Why does GRPO work for DeepSeek?
- I don't entirely know.
- One hypothesis is that DeepSeek v3 is just bigger and more powerful, and has base pre-training patterns engrained that allow improved answers to be iteratively elicited.
- Another (not mutually exclusive) hypothesis is that the breadth of learning in RL is quite narrow, i.e. you can make a model (provided big enough) recursively improve provided the domain is sufficiently narrow and the model has encoded relevant pre-training data. Essentially, once you have defined a benchmark for an LLM, it's possible to perform well on a benchmark (given a large enough model and sufficient training examples - although generating training examples may not be trivial). This idea is somewhat supported by an earlier RL paper with Ilya on it where it was necessary to pre-train on a large maths split before getting outcome and process rewards models to achieve improvements.
What should the GPU-poor do?
1. Use the strongest available model to generate reasoning answers
2. Verify and keep the correct answers
3. Do SFT on those correct answers
See this video from last week:
There are now a few directions of evidence for why simple SFT on strong answers makes sense:
a. Deepseek's R1 paper explicitly says that smaller models were stronger when trained on traces from bigger models than when they underwent RL themselves.
b. The recent s1 paper from Stanford shows that having traces from a strong model + SFT can result in large (in domain) reasoning boosts.
What if R1 is bad at your dataset/application?
- Probably still you should sample R1 (or another reasoning model that reveals traces) and use verified samples for SFT.
- Doing loops of RL is best when there are no existing models that can reach correct answers (and, as you can see from these graphs, with weaker models, you may not be able to recursively improve and increase pass@k). If you want to push the frontier, possibly your base model needs a lot of pre-training data for that domain AND/OR you need to do domain-specific pre-training.

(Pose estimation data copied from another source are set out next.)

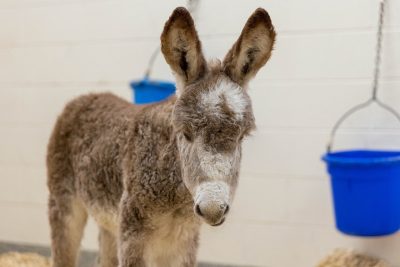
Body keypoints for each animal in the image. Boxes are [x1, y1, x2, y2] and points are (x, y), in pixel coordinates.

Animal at [47, 6, 276, 267]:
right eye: (185, 133)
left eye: (241, 137)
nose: (212, 209)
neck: (176, 200)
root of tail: (86, 97)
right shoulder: (133, 235)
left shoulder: (184, 242)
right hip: (63, 201)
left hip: (108, 219)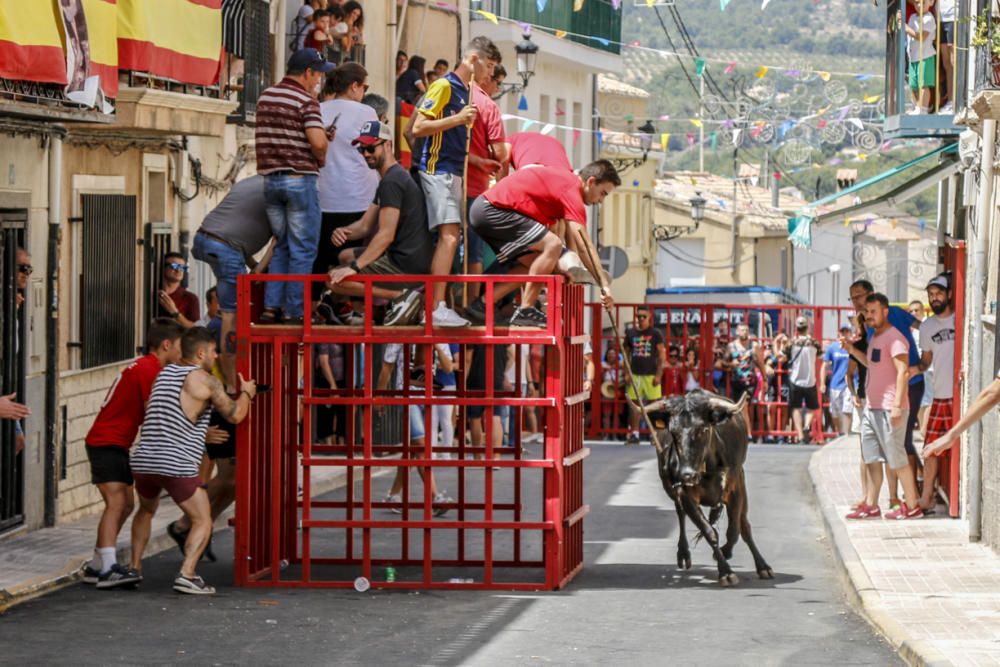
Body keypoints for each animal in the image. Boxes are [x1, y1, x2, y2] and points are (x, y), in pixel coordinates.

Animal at [640, 392, 772, 588]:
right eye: (673, 432)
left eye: (702, 429)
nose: (687, 474)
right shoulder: (683, 492)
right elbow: (709, 532)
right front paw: (725, 572)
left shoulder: (735, 486)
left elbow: (734, 530)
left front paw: (726, 552)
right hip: (670, 487)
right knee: (681, 514)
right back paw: (683, 553)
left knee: (744, 526)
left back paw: (763, 566)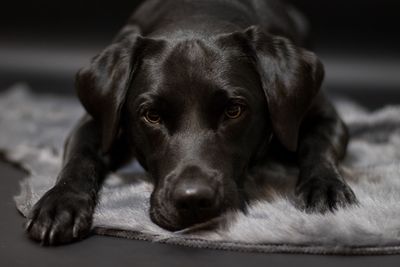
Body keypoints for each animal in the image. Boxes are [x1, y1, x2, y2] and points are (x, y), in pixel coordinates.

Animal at [25, 0, 356, 246]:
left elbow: (317, 146)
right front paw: (60, 203)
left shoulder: (326, 116)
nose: (194, 200)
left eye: (234, 110)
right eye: (152, 115)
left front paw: (325, 188)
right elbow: (80, 156)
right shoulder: (94, 123)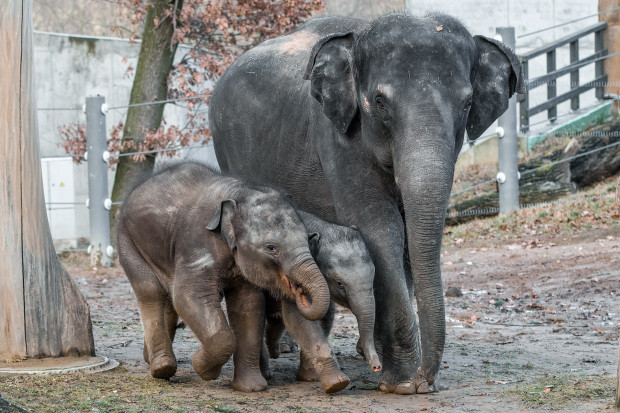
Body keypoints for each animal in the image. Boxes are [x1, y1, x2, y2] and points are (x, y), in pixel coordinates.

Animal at [115, 163, 330, 392]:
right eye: (271, 248)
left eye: (307, 239)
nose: (300, 291)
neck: (237, 193)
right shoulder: (195, 246)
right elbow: (188, 296)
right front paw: (203, 369)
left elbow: (248, 306)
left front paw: (251, 389)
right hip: (127, 242)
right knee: (150, 291)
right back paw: (162, 368)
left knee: (166, 297)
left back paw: (150, 359)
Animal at [260, 209, 380, 392]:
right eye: (339, 283)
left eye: (373, 277)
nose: (376, 367)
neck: (323, 226)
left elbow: (325, 316)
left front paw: (310, 378)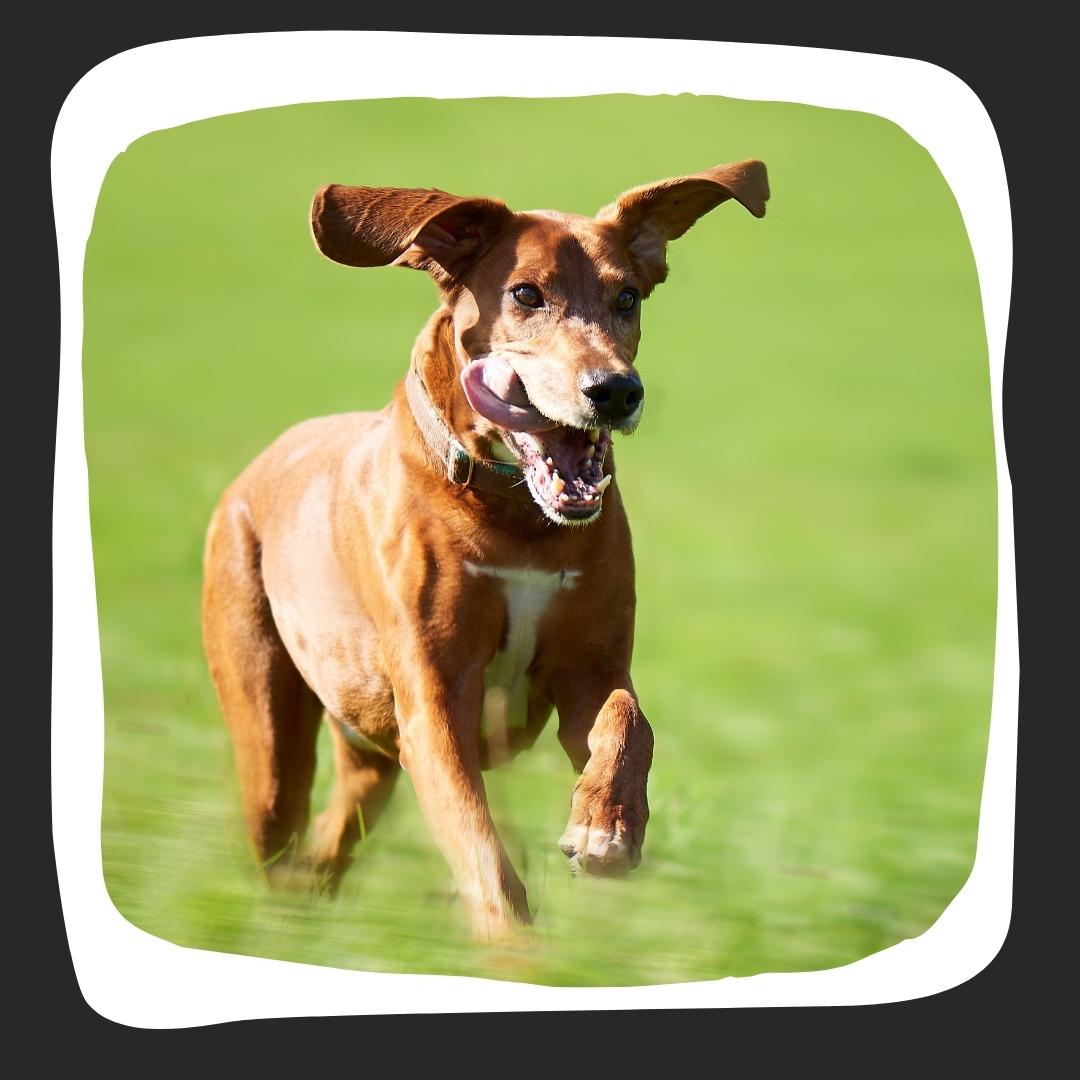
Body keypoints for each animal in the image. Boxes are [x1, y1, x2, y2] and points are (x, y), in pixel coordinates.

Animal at [198, 162, 764, 937]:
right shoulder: (434, 702)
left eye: (626, 297)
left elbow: (629, 723)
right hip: (266, 718)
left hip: (366, 750)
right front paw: (514, 941)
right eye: (525, 294)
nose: (616, 390)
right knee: (280, 817)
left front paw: (606, 828)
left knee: (336, 831)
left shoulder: (589, 668)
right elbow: (479, 845)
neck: (515, 516)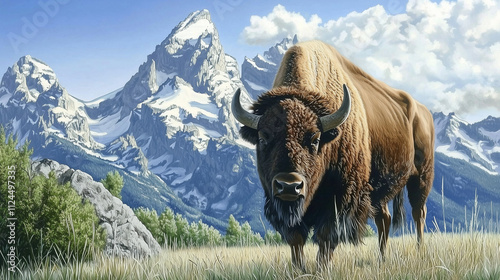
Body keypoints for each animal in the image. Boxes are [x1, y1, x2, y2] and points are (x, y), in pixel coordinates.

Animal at [232, 40, 432, 270]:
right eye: (263, 138)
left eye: (315, 139)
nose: (289, 185)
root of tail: (424, 111)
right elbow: (296, 239)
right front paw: (300, 269)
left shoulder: (340, 199)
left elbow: (326, 237)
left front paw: (322, 269)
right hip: (380, 191)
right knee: (385, 219)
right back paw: (382, 259)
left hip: (421, 177)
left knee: (419, 213)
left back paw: (420, 251)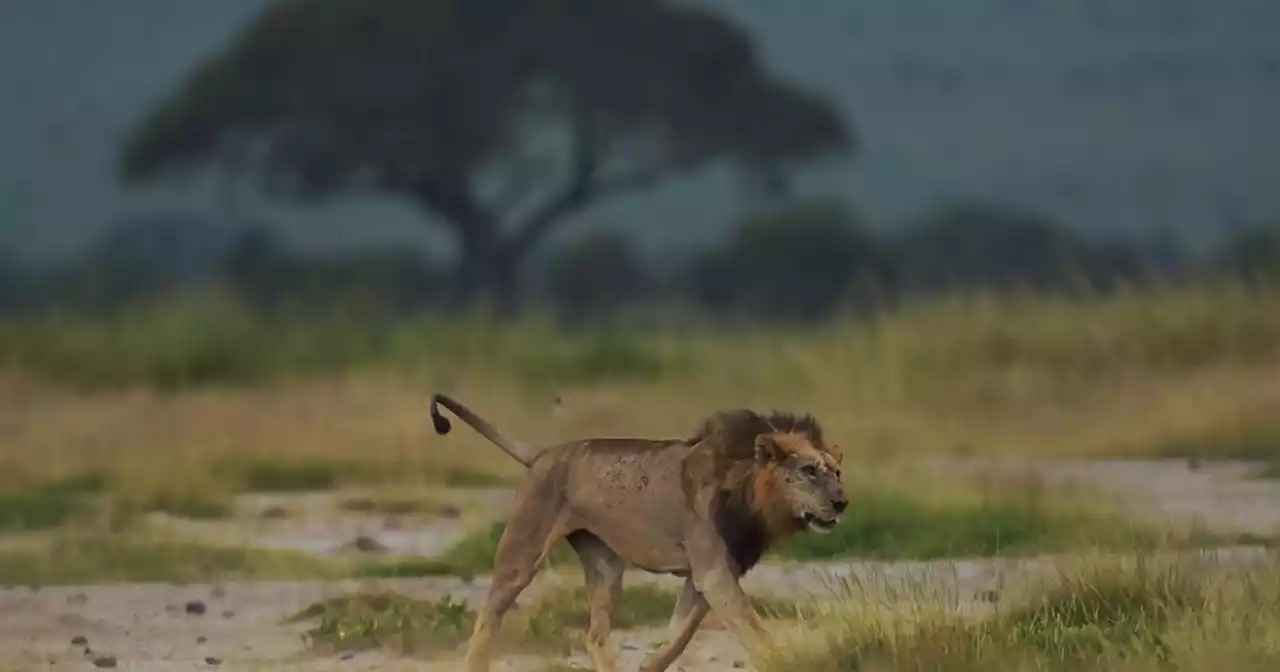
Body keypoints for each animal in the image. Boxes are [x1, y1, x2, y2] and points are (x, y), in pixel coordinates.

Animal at [430, 394, 849, 670]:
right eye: (809, 471)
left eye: (836, 472)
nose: (842, 502)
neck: (751, 492)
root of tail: (543, 453)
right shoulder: (713, 572)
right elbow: (755, 632)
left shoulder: (706, 576)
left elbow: (677, 638)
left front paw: (649, 663)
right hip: (523, 550)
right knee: (486, 622)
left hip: (606, 567)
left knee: (595, 634)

Should DeepSeek have just done SFT with rejection sampling?
GRPO is quite sparse as a reward if you just look at correctness and format (which the DeepSeek paper says). This sparsity makes it wasteful (because many backward passes may not have any signal, particularly for harder problems), and the use of multiple summed rewards can result the model focusing more on one than the other (perhaps what is happening above).
So, if DeepSeek could elicit improvements via format+correctness on GRPO, I'm guessing they could have done so via rejection sampling and SFT. With SFT you can be very sample efficient - whether that's with SFT or ORPO (or the backprop part of GRPO).
Granted - and thanks to @willccbb for chatting a little on this - perhaps you can make the rewards functions more continuous with LLMs and other tools and kind of "guide" the model to better answers. Perhaps this is what o1/3 is doing.
That's it, the video will post next week - and you can get notified either here or if you find Trelis Research on YouTube or Substack.
Well done to Will Brown, Unsloth and HuggingFace for the nice work on GRPO scripts/libraries.
Cheers, Ronan
Trelis Research
Build & Deploy Faster: Fine-tuning, Inference, Audio, Evals and Vision Tools
Need AI Guidance? Book a Consultation for Technical or Market Insights
Are you a top developer? Apply to join the Trelis Team
Starting a new project or venture? Apply for a Trelis Grant
P.S. The definition of GRPO includes sampling, which is confusing because ORPO and DPO don't (PPO does, but the "sampling" is represented via a model). It's more clear (although a bit imprecise) if we describe the comparison as rejection sampling + GRPO vs rejection sampling + SFT vs rejection sampling + ORPO/DPO.